Un barco grande y rápido causó los cortes al cachalote varado en Telde

05/02/2019

El ejemplar joven que varó el domingo en Melenara presentaba incisiones profundas y limpias que solo pueden causar ‘fast ferries’. La necropsia determinará si estaba vivo antes del choque.

Un equipo de once veterinarios encabezados por el catedrático de Anatomía Patológica de la facultad de Veterinaria de la Universidad de Las Palmas de Gran Canaria (ULPGC) y director del Instituto Universitario de Sanidad Animal y Seguridad Alimentaria (IUSA), Antonio Fernández, acabó anoche la necropsia del cachalote (Physeter macrocephalus) que varó este domingo en la playa de Melenara y que fue transportado hasta el vertedero de Juan Grande.
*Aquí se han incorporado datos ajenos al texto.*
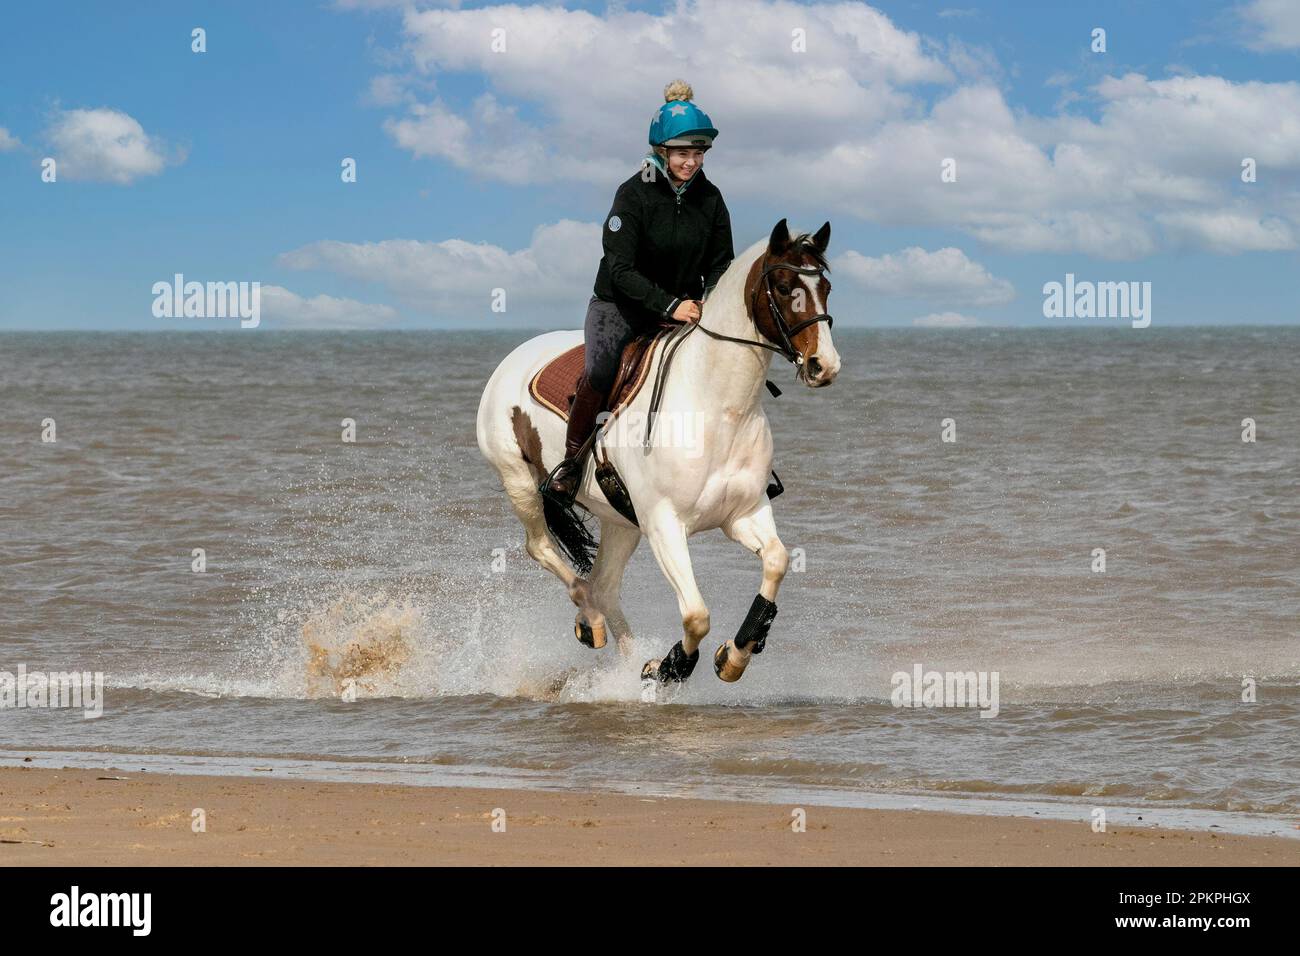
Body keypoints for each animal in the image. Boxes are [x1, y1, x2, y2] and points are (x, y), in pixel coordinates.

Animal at [478, 221, 842, 691]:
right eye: (783, 288)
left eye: (826, 287)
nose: (824, 366)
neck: (718, 407)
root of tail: (514, 357)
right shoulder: (664, 525)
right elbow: (697, 615)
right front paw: (670, 667)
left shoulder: (743, 514)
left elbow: (777, 563)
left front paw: (734, 656)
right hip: (520, 482)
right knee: (545, 551)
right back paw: (591, 621)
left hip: (619, 521)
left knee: (604, 584)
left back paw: (621, 661)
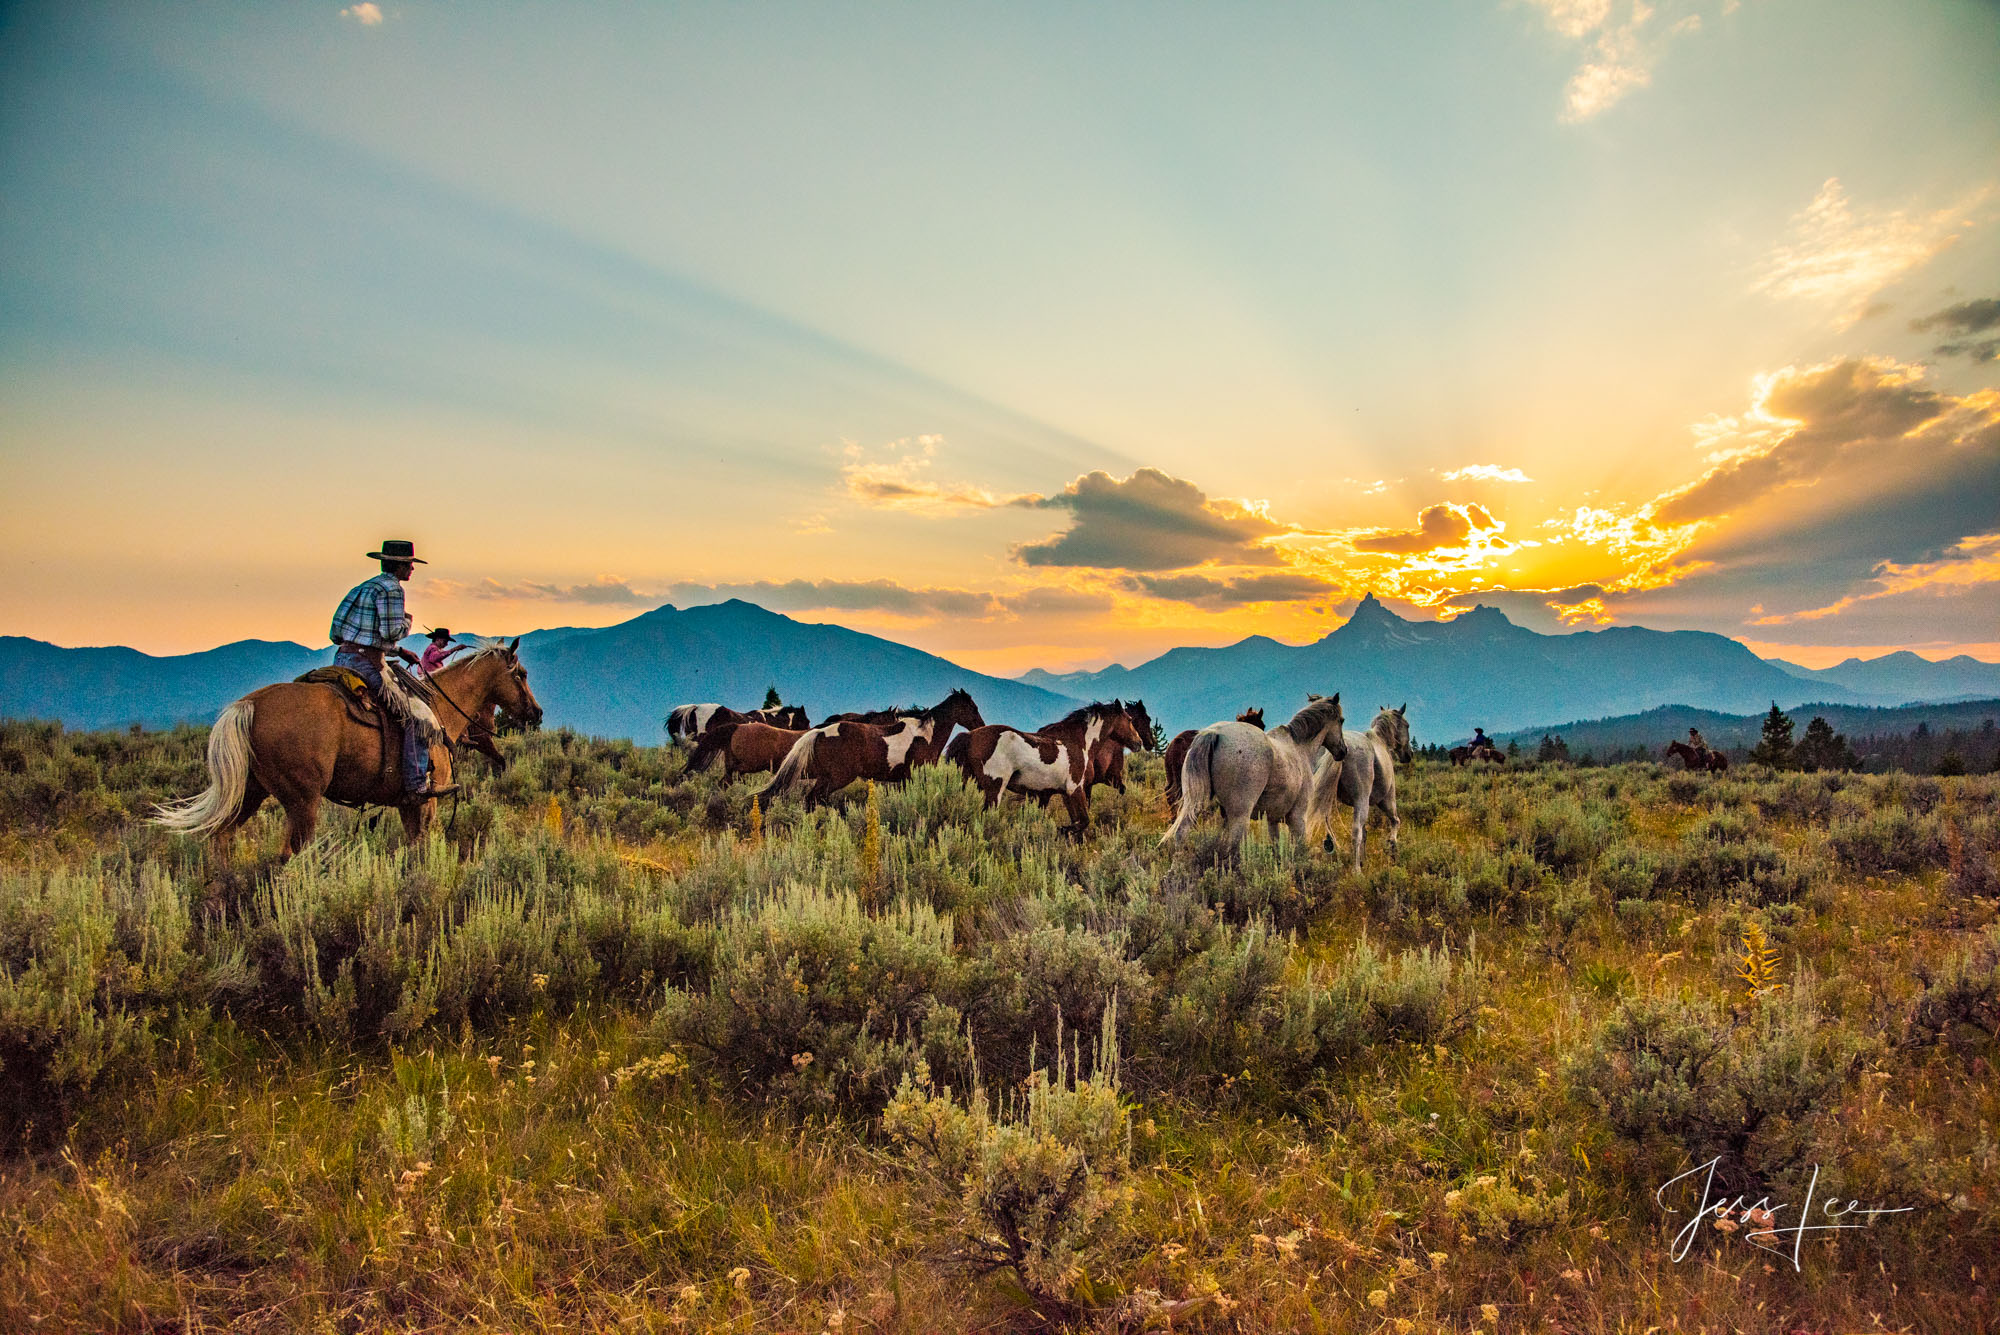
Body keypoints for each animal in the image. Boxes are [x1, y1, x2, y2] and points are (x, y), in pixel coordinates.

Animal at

El animal -un joven macho de 9,1 metros de longitud y un peso de 9.620 kilos- presentaba cortes limpios y profundos que demuestran que fue embestido por una embarcación. Los daños se localizaron en una aleta pectoral, en la mandíbula y en la aleta caudal y por las huellas que dejó el impacto ya se puede afirmar que existió una colisión con una embarcación rápida, tipo fast-ferry. «Si hubiera sido un barco más lento las heridas serían más contusas y no tan profundas», aclaró el doctor del IUSA Manuel Arbelo.

En todo caso, aún es pronto para determinar si la colisión se produjo después de la muerte o si, por el contrario, fue su causa.

Arbelo indicó que los análisis podrán dar los primeros indicios de la causa real de la muerte en las próximas 48 horas, si bien el informe final de la necropsia podría tardar dos semanas por la necesidad de hacer pruebas complementarias.

Lo que buscan los expertos para determinar si la colisión causó la muerte son, básicamente, dos huellas diagnósticas: por un lado, pruebas de embolismo graso en los pulmones, algo que también sufren los seres humanos cuando son víctimas de accidente de tráfico con fractura de grandes huesos; y, por otro lado, un tipo de lesiones musculares que solo aparecen cuando se produce una pérdida masiva de sangre en poco tiempo como consecuencia de una hemorragia masiva.

Un estudio de la Universidad de Las Palmas de Gran Canaria entre los años 2000 y 2015 muestra que, como promedio, mueren cinco cachalotes cada dos años en aguas canarias. La mayoría de los varamientos de esta especie está relacionado con la interacción con el tráfico marino.

El responsable del centro de fauna silvestre del Cabildo de Gran Canaria, Pascual Calabuig, que dirigió el operativo de rescate del cetáceo el pasado domingo, cree que la causa de la muerte fue la colisión con un barco. «Esto tuvo que ser un fast ferry por la potencia de los cortes», indicó el especialista, «la cola, que es durísima, presentaba un corte bastante limpio».

Calabuig detalló que el animal «llegó sangrando» a la costa y afirmó que el golpe tuvo que producirse por la zona de La Isleta. «Todos los varamientos que hemos visto por Taliarte y Melenara suelen proceder de la zona norte de La Isleta», indicó.

Un tractor del Ayuntamiento de Telde mantuvo al cetáceo a media altura, de modo que Salvamento Marítimo pudo tirar un cabo y arrastrar al cachalote mar adentro para poder sacarlo del agua con seguridad.